— START OF Records for this exercise —
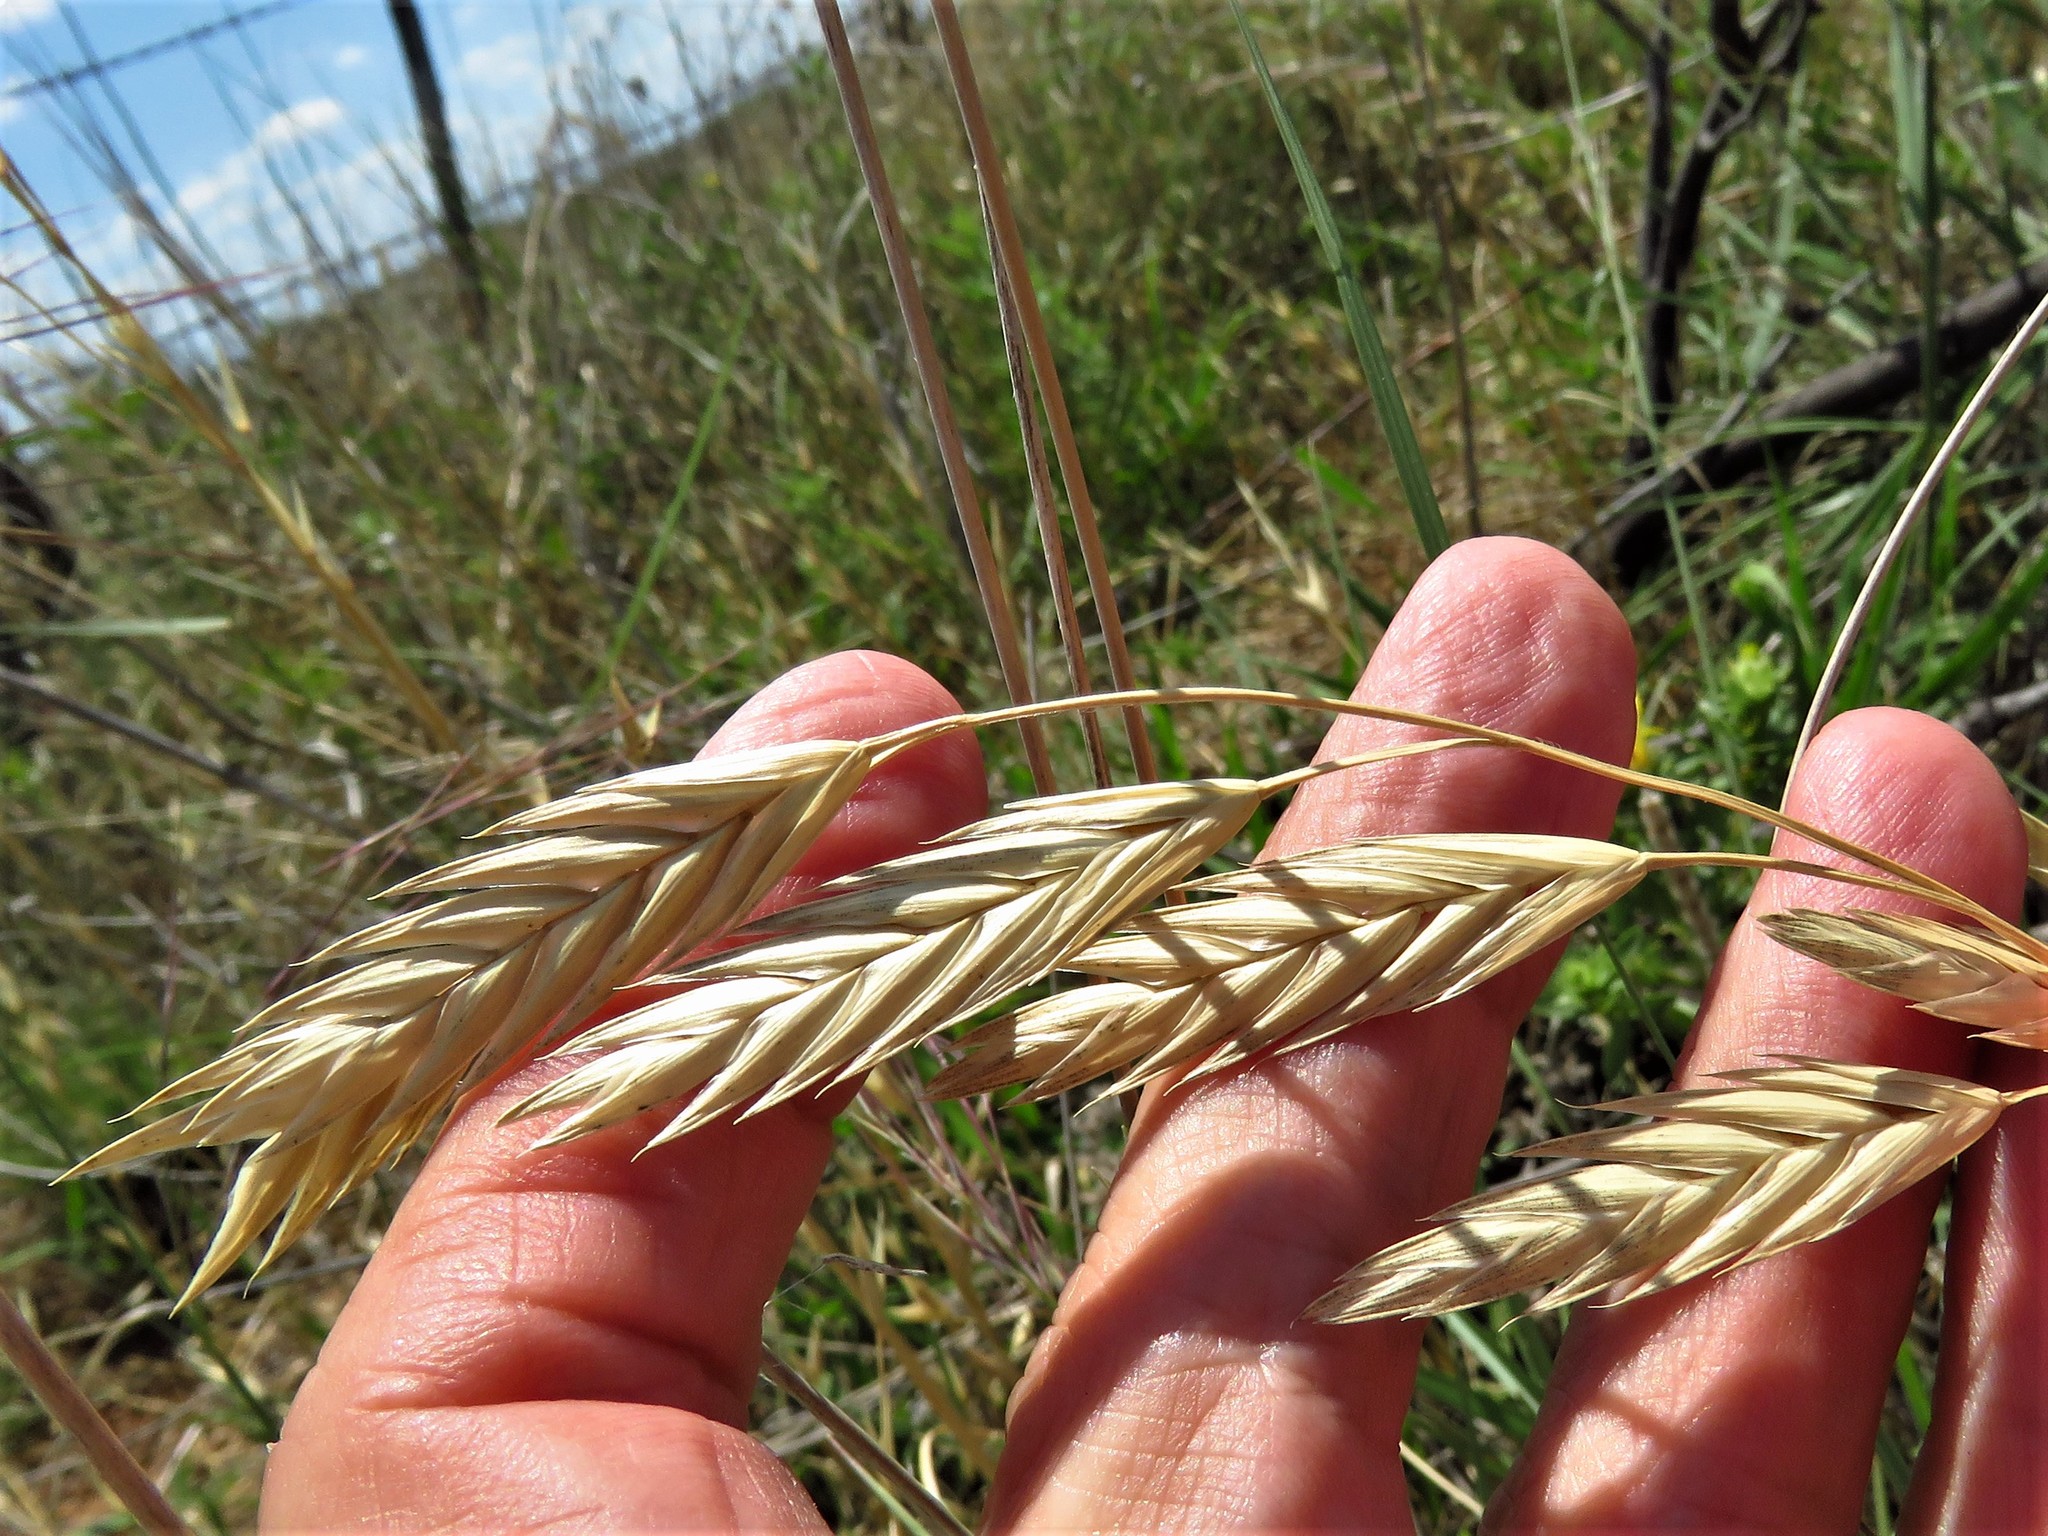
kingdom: Plantae
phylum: Tracheophyta
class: Liliopsida
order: Poales
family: Poaceae
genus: Bromus
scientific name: Bromus catharticus
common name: Rescuegrass
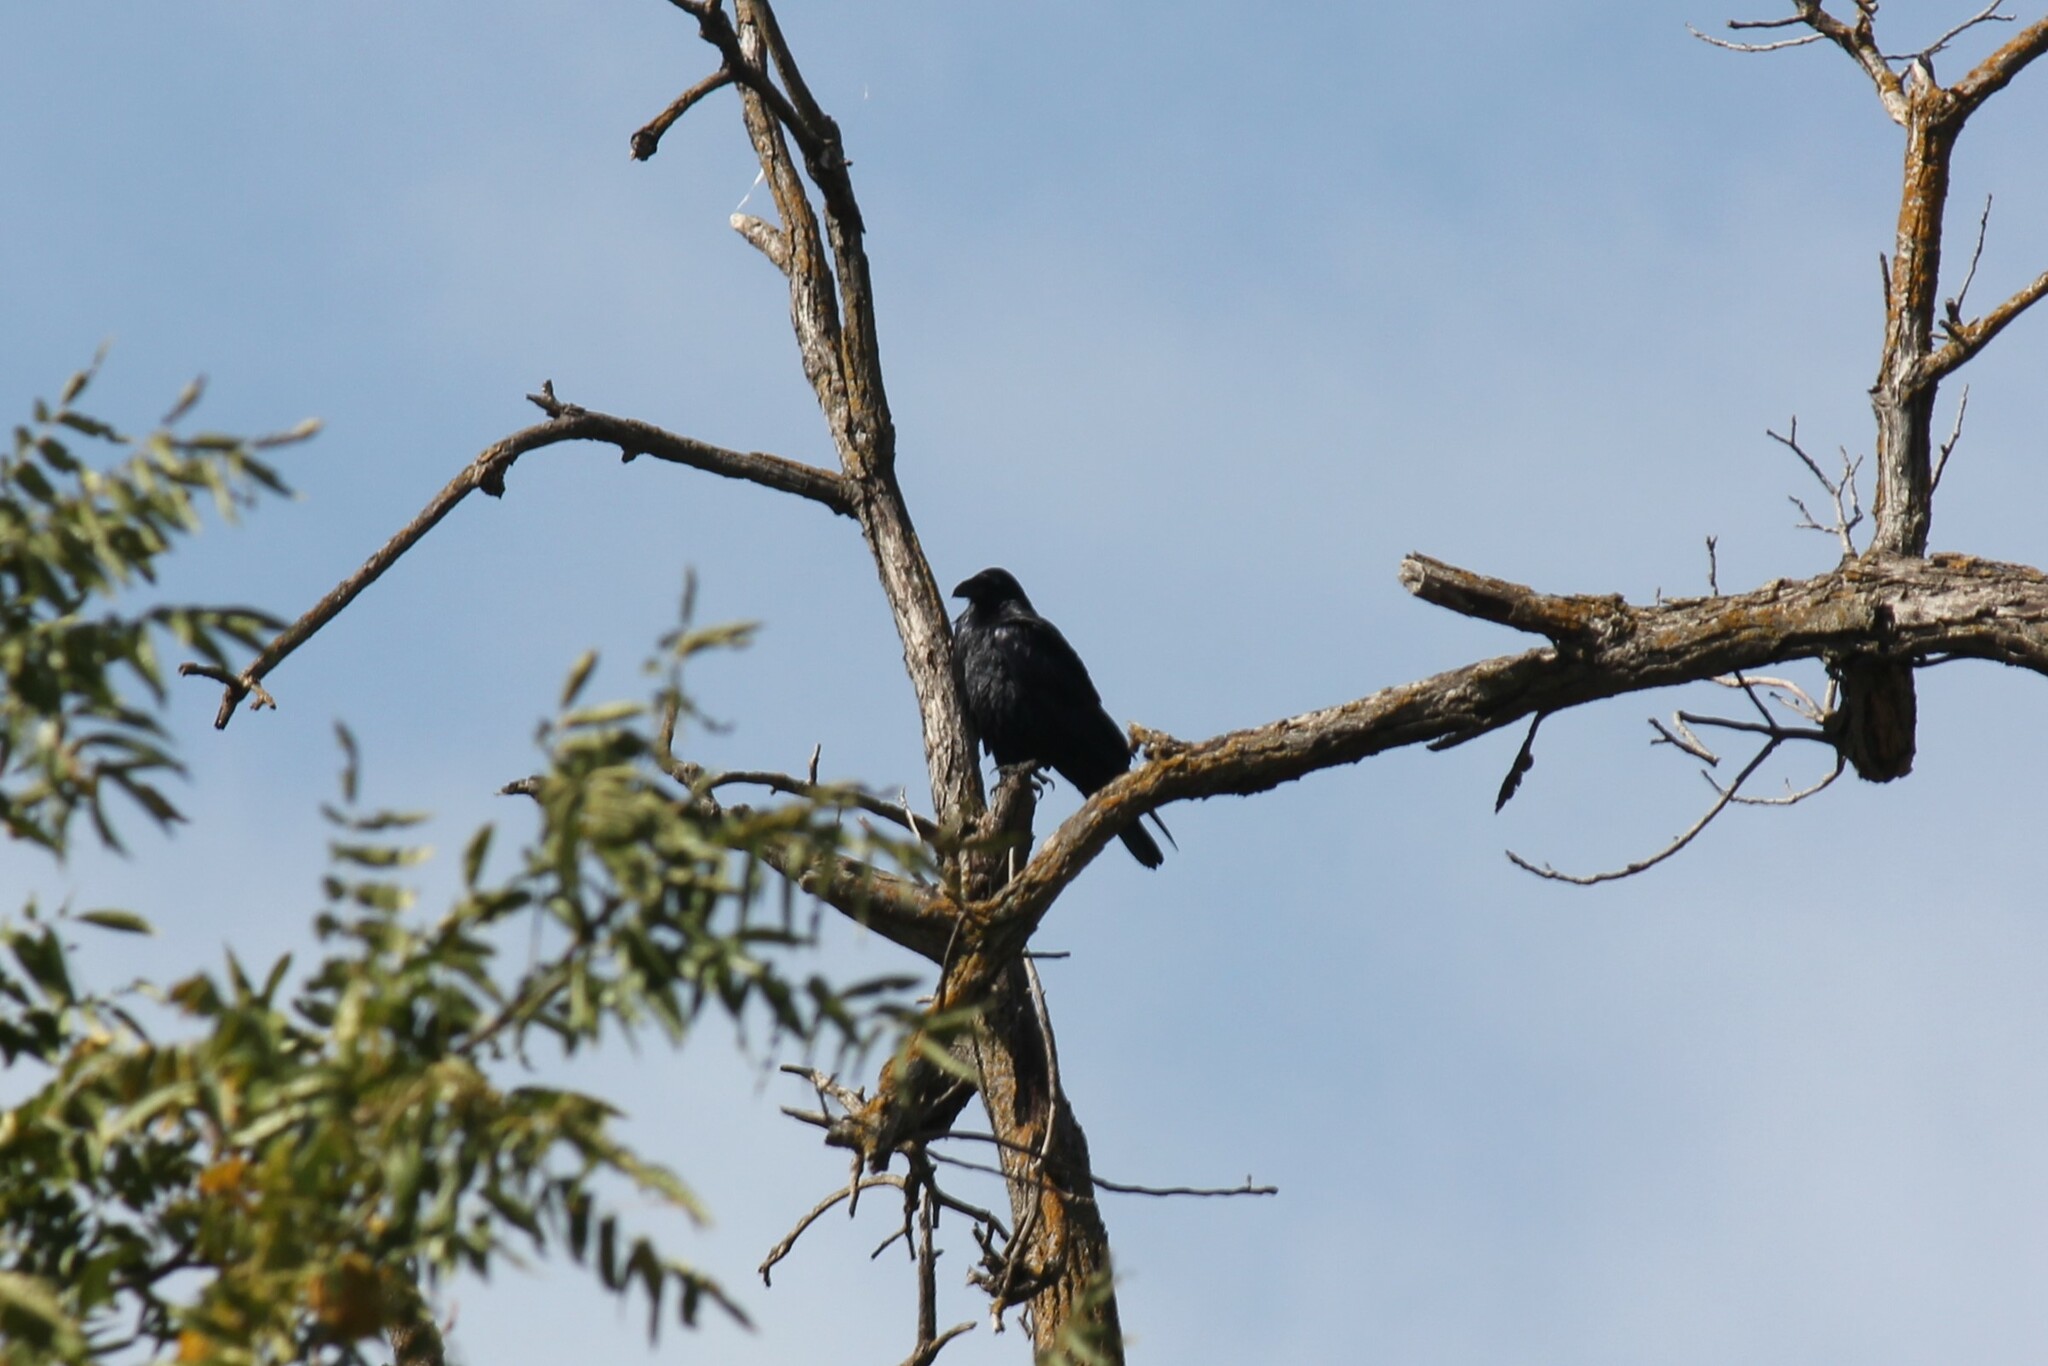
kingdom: Animalia
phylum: Chordata
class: Aves
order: Passeriformes
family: Corvidae
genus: Corvus
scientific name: Corvus brachyrhynchos
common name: American crow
— END OF Records for this exercise —
_Task objective_. List every line of the listing above that contains the string "name".

_Solved problem_.
scientific name: Bromus catharticus
common name: Rescuegrass
scientific name: Corvus brachyrhynchos
common name: American crow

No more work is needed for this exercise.